(Dataset entries)
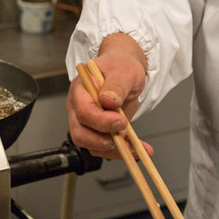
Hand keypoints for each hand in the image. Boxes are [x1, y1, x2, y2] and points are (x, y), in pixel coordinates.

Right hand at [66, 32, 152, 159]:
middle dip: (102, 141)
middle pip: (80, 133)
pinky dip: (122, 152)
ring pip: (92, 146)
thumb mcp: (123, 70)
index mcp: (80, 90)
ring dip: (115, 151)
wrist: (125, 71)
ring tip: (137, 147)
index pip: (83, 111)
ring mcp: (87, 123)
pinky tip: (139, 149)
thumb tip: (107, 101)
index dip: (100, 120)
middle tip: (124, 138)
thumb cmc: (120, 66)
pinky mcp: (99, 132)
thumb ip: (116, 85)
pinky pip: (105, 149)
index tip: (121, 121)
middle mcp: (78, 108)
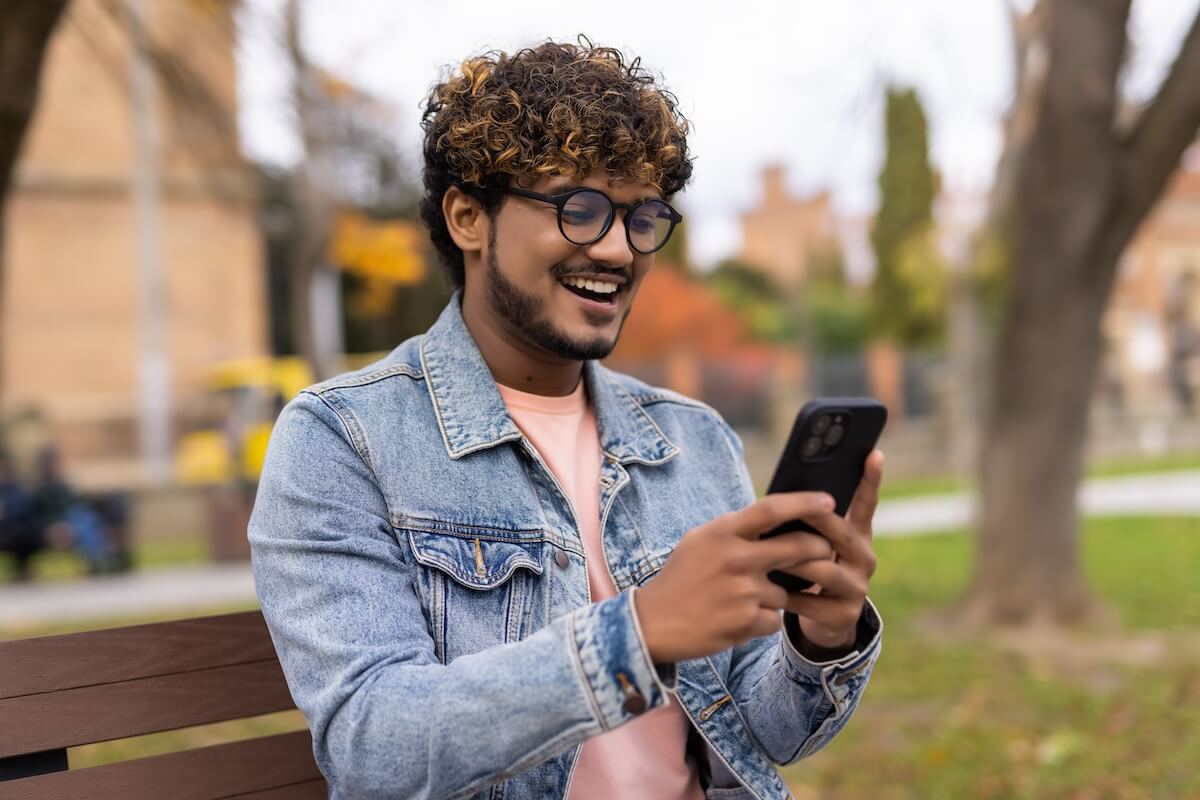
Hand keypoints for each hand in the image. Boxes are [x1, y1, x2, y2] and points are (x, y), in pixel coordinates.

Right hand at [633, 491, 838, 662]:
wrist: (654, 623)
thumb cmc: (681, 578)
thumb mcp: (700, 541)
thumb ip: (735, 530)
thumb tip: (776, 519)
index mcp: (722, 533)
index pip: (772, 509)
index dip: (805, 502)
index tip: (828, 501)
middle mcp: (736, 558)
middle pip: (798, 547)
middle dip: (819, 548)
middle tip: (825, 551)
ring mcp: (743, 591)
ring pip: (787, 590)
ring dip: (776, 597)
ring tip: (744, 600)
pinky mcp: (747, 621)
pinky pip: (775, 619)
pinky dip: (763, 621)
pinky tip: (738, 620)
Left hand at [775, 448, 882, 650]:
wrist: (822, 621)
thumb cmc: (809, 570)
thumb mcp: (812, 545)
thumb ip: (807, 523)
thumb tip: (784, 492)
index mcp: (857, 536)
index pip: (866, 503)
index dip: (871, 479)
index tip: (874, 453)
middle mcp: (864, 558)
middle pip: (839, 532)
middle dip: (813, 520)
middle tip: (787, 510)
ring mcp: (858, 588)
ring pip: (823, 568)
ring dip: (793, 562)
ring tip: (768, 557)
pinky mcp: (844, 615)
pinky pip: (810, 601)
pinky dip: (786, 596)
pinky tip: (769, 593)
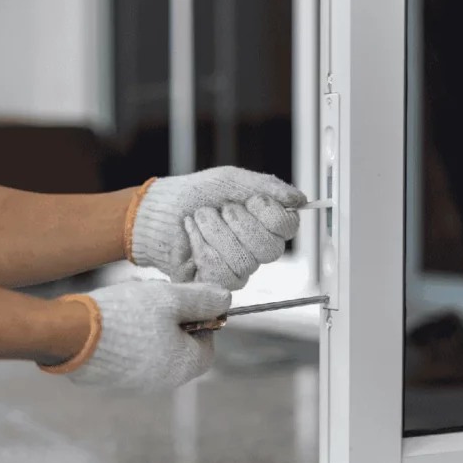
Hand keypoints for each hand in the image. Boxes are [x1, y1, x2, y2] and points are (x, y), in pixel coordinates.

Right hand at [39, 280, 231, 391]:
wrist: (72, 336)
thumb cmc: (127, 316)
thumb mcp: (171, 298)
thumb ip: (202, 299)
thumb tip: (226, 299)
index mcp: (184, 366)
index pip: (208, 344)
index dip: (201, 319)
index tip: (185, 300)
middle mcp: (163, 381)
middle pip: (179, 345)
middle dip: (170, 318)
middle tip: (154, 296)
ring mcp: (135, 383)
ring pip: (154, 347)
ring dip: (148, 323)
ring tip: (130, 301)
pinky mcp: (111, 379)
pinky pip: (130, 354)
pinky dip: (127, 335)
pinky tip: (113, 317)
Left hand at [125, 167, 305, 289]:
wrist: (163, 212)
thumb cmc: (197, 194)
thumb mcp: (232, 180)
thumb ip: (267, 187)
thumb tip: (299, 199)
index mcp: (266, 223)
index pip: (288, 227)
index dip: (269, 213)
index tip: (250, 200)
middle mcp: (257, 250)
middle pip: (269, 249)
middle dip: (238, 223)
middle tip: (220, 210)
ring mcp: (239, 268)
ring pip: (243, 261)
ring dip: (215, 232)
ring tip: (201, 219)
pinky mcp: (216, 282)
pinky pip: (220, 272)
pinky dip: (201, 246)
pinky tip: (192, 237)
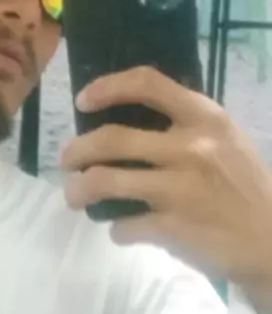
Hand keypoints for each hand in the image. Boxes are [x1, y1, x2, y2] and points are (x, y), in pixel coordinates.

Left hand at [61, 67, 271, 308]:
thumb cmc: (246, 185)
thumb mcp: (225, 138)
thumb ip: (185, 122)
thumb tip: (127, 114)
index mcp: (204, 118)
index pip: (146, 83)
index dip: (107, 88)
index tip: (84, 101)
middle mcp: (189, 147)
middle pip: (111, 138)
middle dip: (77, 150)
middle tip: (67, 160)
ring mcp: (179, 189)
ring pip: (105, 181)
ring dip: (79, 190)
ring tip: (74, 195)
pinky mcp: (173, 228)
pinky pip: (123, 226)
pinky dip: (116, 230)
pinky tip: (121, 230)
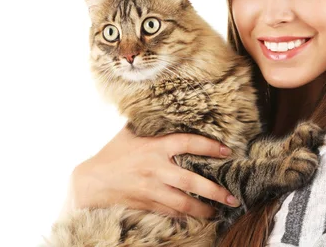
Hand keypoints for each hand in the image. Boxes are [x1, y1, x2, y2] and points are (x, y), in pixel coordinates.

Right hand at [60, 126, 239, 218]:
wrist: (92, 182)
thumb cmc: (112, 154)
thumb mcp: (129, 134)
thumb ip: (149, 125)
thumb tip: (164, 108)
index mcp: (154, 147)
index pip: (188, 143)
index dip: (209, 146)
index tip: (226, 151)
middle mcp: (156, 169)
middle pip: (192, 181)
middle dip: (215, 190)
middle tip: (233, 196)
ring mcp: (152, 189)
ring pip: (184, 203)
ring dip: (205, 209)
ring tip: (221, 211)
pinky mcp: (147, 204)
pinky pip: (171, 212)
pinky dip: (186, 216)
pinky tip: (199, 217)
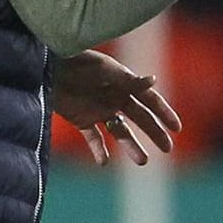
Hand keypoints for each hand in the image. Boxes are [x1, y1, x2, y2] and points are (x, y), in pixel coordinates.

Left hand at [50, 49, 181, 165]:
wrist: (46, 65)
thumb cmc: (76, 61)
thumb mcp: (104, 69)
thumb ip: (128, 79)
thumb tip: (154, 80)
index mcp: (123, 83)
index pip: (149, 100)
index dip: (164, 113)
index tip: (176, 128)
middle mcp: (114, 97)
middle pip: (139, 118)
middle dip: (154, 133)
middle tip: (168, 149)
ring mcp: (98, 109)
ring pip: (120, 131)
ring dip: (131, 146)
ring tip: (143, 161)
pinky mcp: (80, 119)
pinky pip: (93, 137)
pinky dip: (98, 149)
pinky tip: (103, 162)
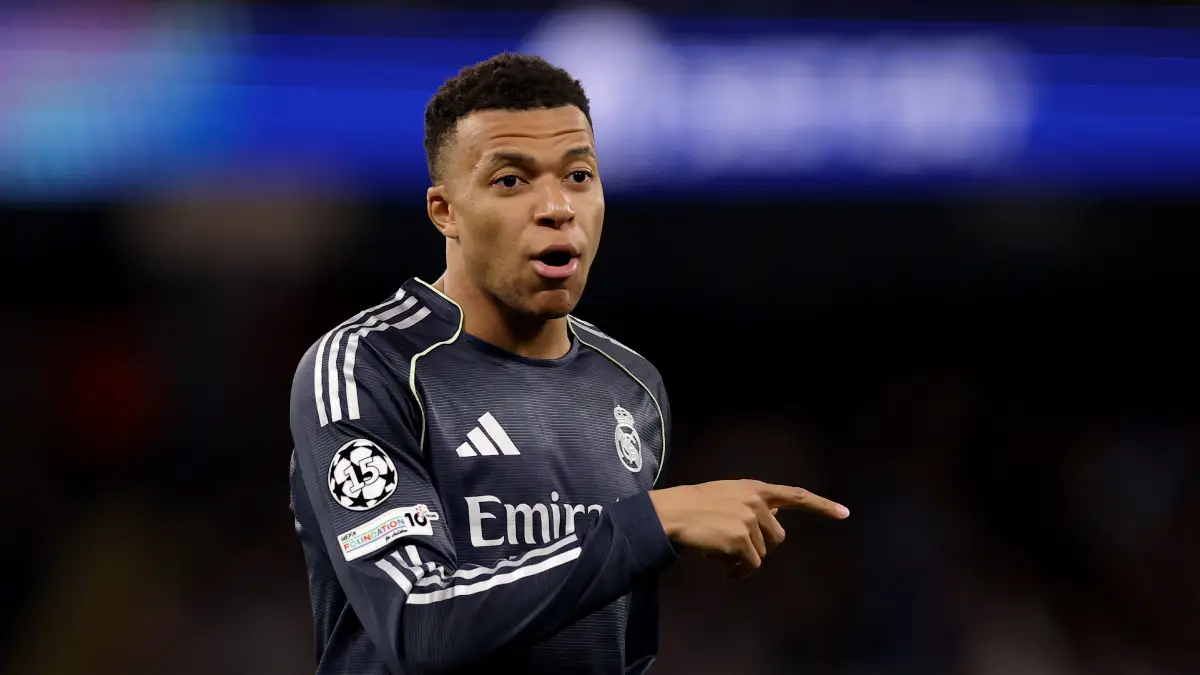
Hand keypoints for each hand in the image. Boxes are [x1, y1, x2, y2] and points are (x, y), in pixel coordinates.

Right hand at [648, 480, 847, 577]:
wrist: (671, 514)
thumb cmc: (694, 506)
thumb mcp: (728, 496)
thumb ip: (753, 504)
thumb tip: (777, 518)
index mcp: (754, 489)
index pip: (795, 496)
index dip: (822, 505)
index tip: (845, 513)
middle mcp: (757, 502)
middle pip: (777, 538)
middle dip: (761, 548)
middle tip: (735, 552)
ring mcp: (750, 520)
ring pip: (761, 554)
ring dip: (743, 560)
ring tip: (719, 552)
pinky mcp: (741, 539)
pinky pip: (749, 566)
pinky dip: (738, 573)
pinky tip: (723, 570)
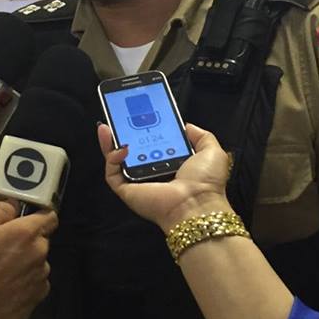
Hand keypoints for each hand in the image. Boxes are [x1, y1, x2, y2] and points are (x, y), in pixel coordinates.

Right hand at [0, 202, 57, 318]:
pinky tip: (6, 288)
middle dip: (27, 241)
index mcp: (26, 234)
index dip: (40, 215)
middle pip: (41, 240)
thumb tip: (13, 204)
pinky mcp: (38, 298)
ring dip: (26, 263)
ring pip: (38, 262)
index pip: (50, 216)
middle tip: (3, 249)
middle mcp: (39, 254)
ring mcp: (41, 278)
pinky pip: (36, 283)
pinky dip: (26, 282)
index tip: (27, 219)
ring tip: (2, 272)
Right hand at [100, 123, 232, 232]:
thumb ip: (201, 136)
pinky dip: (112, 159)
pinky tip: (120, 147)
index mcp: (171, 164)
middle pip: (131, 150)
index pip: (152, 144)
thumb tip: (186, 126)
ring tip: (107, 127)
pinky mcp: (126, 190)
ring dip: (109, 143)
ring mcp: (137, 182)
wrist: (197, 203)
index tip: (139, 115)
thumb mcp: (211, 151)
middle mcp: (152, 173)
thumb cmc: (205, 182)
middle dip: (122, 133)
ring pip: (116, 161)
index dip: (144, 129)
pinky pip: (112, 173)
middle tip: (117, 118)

**Your goal**
Please set down, exactly and with no pictures, the lines in the entries above starting at the one holding "pinky pip: (220, 272)" and ending at the one holding "middle mcp: (156, 169)", ends included.

**Result of the exercise**
pinky pip: (220, 272)
pinky dip: (201, 246)
pinky tip: (192, 237)
Hand keypoints for each hand in the image. Boxes are [x1, y1, x2, y2] and points are (x, y), in pixel coordinates.

Left hand at [61, 67, 271, 308]:
thumb cmc: (246, 185)
thumb mcp: (225, 138)
thumb ip: (185, 122)
thumb tip: (127, 114)
index mcp: (204, 118)
index pip: (146, 83)
index dip: (107, 88)
index tip: (84, 101)
middle mcp: (189, 147)
middle pip: (111, 138)
middle dip: (77, 150)
middle tip: (67, 160)
ring mcp: (179, 189)
ring pip: (105, 181)
ring dip: (79, 190)
ring tip: (74, 195)
pinky mcp: (173, 228)
pinky pip: (123, 226)
pinky dip: (116, 230)
pinky tip: (121, 230)
Hand keypoints for each hand in the image. Boxes are [x1, y1, x2, y2] and points are (x, y), in pixel coordinates.

Right hand at [60, 126, 239, 218]:
wrist: (92, 182)
thumb cmc: (112, 154)
thumb mcp: (129, 134)
thumb ip: (149, 125)
thumb tip: (164, 108)
index mcp: (154, 147)
index pip: (188, 143)
index dip: (209, 146)
index tip: (226, 151)
middle mcp: (156, 169)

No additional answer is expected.